Apaixonada por viagens e com espírito aventureiro, a moradora de Canoas, na Região Metropolitana, divide o espaço de poucos metros quadrados com a neta, de 10 anos, e a carismática cadelinha de estimação Charlote, de seis.

No litoral gaúcho desde janeiro, Vani relata que, pelo menos uma vez ao ano, também passa por Gramado, na Serra. Ela gosta ainda de passear por Santa Catarina, para aproveitar as lojas. Foi por lá que adquiriu o trailer, há cerca de cinco anos, pensando em explorar novos destinos.

—  Eu comprei em São João do Sul, Santa Catarina, e era só um esqueletão. Claro, foi um bom dinheiro. O cara não queria abrir mão, mas vendeu para nós. E aí eu comecei a fazer do meu jeito — relembra a veranista, que é natural de Taquari, onde o marido ainda mantém a chácara da família.

Mesmo com espaço limitado, o trailer é bem equipado com cozinha, armários e geladeira, permitindo que a família faça as refeições ali mesmo. Já a mesa com estofados se transforma em cama para dormir à noite.

Além disso, ainda há um banheiro com chuveiro integrado. Para lidar com os dias mais quentes, avó e neta usam um ventilador ou colocam as cadeiras de praia na rua para aproveitar a praça.

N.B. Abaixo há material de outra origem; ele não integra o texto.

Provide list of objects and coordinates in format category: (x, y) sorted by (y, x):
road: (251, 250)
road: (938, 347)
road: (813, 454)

—  A gente gosta muito daqui porque é um lugar que não se vê nada que vá deixar a gente preocupada. É um lugar calmo, acolhedor — destaca Vani, acrescentando que quem dirige para fazer os deslocamentos do trailer é o genro.

Apesar de não serem fãs de mergulhar no mar, as duas viajantes gostam de ir para a areia durante o dia. Já à noite, a programação é chamar outros parentes que têm apartamento em Capão para visitar o comércio no centro.

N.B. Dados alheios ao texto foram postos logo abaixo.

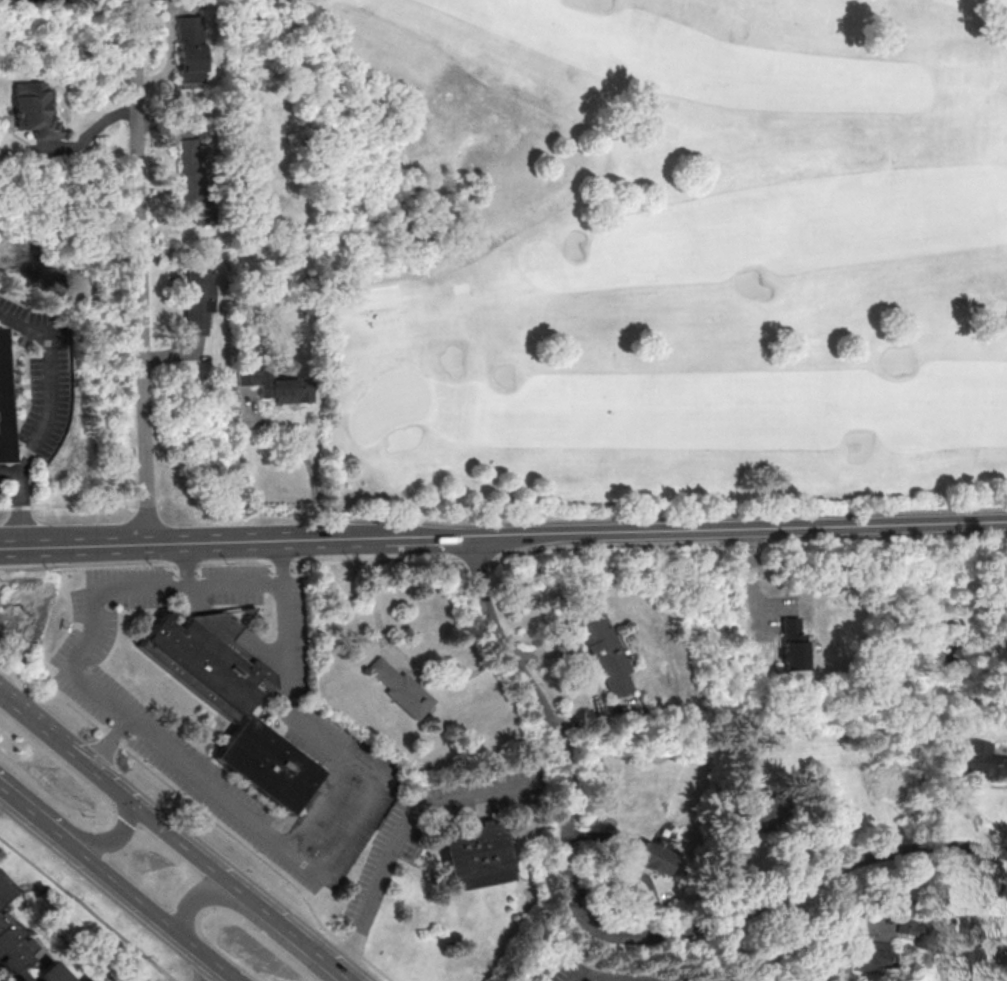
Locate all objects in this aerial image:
road: (169, 51)
building: (188, 51)
building: (33, 109)
road: (89, 135)
building: (191, 181)
park: (650, 251)
road: (140, 271)
building: (197, 298)
road: (50, 380)
building: (275, 385)
building: (3, 407)
road: (311, 466)
road: (21, 500)
road: (74, 504)
road: (744, 528)
road: (240, 540)
road: (241, 561)
road: (753, 581)
road: (263, 585)
building: (1005, 634)
road: (89, 637)
building: (792, 644)
building: (604, 653)
road: (588, 676)
building: (399, 688)
building: (232, 701)
road: (44, 729)
building: (980, 759)
road: (566, 767)
road: (7, 802)
traffic signals: (134, 804)
road: (202, 810)
building: (763, 813)
road: (36, 814)
road: (352, 825)
road: (166, 831)
road: (405, 835)
road: (114, 840)
building: (476, 853)
building: (645, 855)
road: (839, 869)
building: (2, 889)
road: (200, 890)
road: (88, 908)
road: (155, 912)
building: (924, 932)
road: (298, 939)
building: (11, 952)
building: (869, 957)
road: (206, 970)
road: (2, 972)
building: (50, 974)
road: (596, 974)
building: (89, 980)
road: (625, 980)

Para finalizar a rotina, a parada final é uma tradição do passeio: tomar sorvete em um dos bufês mais tradicionais da cidade.

—  Ó, eu vou te contar. Dava para botar na caderneta de poupança o que a gente gasta ali! Eu me controlo um pouco porque, na minha idade, tem que controlar as doçuras, né? Mas aí tem que levar a neta, então a gente também tem uma amizade muito boa ali — brinca Vani.

Quem também faz parte dos passeios é a cadelinha Charlote, que cativa outros frequentadores da praça e do centro com seu jeito dócil. A professora aposentada se diverte contando que, se a pet está junto, todo mundo precisa parar para socializar.

— Ela chama a atenção de todo mundo. Então, se não quiser dar conversa para ninguém, não leve a Charlote junto, porque a Charlote é o intermediário. Chega, faz amizade e a gente se sente até constrangida de não conversar — comenta Vani.

Nos últimos quatro anos, a mascote já se acostumou com a dinâmica das viagens e não exige muito. De acordo com a idosa, Charlote não se importa com a acomodação, desde que participe da programação. E ainda terá muitos passeios pela frente, porque com disposição e sorriso, Vani já decretou:

— Enquanto Deus me der vida e saúde, eu pretendo melhorar bem esse trailer aí ou vender e comprar um melhor que esse. Porque é muito gostoso. Olha, isto é um vício!